> _Goal of the exercise_:
Could you output the whole listing exactly as it stands, minus any images?

> _Data extract_:
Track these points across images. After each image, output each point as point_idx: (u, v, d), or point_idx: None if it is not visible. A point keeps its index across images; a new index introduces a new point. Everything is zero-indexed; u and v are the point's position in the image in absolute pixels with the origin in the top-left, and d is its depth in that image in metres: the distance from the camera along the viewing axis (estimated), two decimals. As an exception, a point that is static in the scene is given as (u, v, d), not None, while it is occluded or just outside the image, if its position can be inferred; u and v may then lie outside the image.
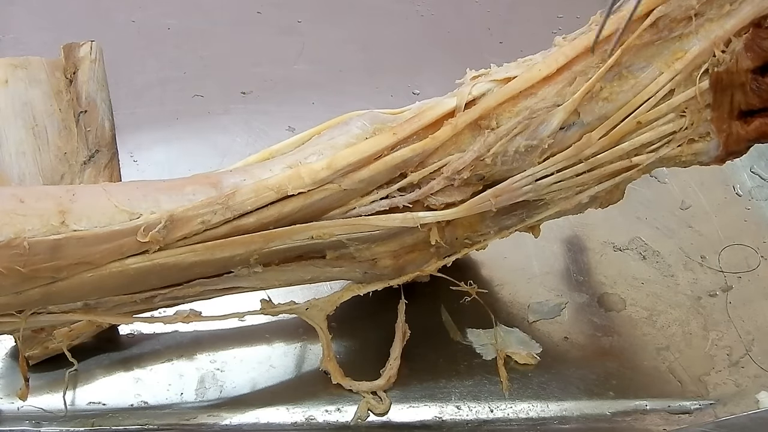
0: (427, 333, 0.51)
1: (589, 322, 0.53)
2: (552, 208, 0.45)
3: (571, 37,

> _Response area_:
Track these points across images. After each image, output each point as point_idx: (u, v, d), or point_idx: None if it is not visible. A point keeps its index across images; a new index introduces a new point. Everything is zero-indexed; u and v are the point's position in the image in absolute pixels with the origin in the top-left, and d is its depth in that image in metres: the distance from the camera along the viewing axis (estimated), two decimals. As an exception, a point that is static in the scene is given as (u, v, d), not None, while it is occluded or just outside the image, if its position can be inferred; u and v may then lie outside the image.
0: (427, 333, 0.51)
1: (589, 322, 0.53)
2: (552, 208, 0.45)
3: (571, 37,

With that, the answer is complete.